▸ Data extract
_ _ _ _ _

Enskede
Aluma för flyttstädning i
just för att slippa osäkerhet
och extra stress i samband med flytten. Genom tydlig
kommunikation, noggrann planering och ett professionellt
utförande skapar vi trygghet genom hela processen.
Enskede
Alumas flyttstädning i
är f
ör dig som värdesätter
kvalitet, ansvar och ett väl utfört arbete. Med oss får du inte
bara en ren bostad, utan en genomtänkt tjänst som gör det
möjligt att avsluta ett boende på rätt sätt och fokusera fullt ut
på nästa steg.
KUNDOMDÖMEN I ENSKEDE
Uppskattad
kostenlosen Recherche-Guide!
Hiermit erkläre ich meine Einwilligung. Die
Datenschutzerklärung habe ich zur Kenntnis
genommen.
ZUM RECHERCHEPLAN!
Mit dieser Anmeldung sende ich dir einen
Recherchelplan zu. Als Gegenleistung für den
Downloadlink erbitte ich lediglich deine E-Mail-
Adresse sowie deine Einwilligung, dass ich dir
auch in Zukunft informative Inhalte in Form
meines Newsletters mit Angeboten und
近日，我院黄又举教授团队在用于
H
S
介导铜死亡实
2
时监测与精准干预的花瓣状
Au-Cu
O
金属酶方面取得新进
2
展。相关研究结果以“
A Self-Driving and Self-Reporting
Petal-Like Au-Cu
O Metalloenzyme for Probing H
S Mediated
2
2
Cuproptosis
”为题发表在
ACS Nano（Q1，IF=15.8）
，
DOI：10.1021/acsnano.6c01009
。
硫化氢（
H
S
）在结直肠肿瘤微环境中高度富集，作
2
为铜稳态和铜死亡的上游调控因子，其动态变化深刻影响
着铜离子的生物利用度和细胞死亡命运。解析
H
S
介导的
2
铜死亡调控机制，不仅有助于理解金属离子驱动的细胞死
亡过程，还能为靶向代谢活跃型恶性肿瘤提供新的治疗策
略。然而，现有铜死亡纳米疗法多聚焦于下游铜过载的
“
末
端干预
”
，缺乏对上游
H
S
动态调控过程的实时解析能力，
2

_ _ _ _ _

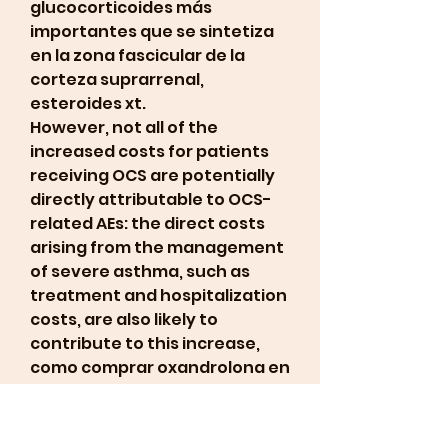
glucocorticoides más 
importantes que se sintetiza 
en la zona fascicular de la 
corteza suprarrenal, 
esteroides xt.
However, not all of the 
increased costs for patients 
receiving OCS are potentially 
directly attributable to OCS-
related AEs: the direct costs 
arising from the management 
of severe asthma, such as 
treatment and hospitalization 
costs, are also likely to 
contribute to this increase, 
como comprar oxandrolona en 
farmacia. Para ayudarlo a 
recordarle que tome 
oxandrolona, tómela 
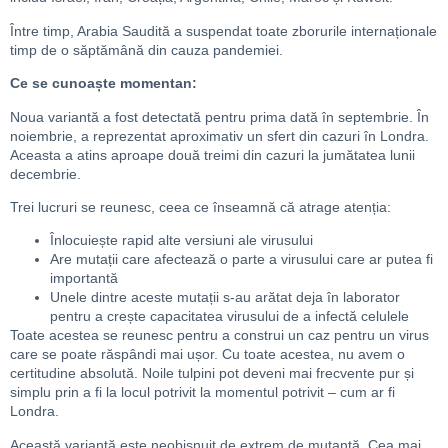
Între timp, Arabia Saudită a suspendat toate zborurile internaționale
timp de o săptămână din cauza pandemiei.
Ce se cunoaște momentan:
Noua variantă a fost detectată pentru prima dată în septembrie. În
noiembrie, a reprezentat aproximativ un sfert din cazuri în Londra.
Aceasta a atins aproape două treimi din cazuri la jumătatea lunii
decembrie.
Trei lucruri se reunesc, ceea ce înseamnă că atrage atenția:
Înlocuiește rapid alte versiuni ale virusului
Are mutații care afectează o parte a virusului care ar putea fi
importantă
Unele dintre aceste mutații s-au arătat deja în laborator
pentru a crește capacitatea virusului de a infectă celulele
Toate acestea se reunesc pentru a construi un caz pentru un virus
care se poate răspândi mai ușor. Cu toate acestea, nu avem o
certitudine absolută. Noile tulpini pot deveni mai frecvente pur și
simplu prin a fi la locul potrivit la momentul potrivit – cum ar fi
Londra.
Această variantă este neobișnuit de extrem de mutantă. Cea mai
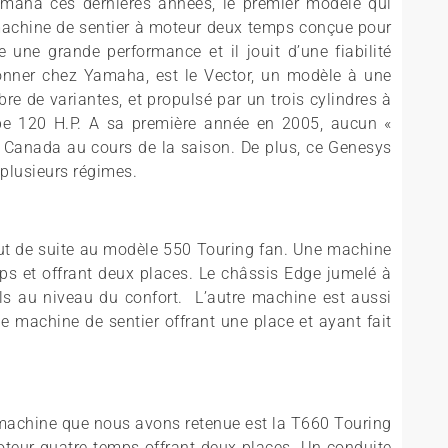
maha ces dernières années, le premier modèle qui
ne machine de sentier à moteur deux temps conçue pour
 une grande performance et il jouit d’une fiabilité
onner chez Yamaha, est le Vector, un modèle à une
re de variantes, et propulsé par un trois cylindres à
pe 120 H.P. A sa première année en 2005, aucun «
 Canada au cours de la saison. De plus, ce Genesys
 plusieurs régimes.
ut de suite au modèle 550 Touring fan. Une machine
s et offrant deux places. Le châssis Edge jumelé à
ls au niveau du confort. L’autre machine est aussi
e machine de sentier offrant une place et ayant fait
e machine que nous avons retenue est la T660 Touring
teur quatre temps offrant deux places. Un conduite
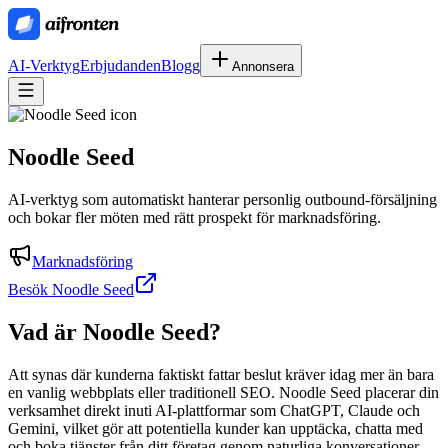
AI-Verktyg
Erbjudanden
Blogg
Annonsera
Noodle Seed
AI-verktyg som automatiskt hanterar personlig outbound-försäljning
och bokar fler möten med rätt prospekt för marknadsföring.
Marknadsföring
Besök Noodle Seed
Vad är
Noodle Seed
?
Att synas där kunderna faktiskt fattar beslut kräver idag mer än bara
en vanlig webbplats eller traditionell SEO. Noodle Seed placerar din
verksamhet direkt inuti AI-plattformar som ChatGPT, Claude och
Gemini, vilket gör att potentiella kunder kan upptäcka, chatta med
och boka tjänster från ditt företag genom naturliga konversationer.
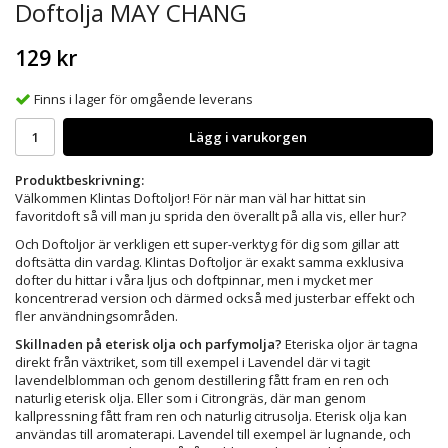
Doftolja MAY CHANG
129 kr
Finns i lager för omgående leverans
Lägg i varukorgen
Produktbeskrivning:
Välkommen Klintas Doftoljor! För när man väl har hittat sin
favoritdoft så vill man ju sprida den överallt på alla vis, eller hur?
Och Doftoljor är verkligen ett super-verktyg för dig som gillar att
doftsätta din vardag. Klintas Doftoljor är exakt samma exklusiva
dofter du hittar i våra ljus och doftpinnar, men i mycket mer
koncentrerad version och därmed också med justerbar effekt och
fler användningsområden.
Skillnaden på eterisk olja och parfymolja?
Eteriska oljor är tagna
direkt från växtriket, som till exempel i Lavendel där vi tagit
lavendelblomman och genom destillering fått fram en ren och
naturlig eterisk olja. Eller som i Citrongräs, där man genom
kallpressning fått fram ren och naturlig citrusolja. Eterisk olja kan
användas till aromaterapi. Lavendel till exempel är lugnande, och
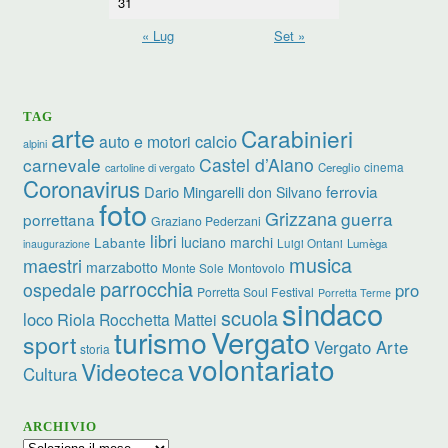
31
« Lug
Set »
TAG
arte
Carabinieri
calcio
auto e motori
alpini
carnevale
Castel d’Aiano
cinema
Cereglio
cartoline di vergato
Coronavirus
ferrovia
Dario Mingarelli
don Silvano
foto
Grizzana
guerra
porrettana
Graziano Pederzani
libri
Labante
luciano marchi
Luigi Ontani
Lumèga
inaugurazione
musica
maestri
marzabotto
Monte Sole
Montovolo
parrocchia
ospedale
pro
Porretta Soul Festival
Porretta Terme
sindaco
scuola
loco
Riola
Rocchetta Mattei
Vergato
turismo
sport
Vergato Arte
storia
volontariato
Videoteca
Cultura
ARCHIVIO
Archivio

_ _ _ _ _

The output should be exactly the lines above from the line containing "Att synas där" to the line containing "Gemini, vilket gör", inclusive, with no other lines.

Att synas där kunderna faktiskt fattar beslut kräver idag mer än bara
en vanlig webbplats eller traditionell SEO. Noodle Seed placerar din
verksamhet direkt inuti AI-plattformar som ChatGPT, Claude och
Gemini, vilket gör att potentiella kunder kan upptäcka, chatta med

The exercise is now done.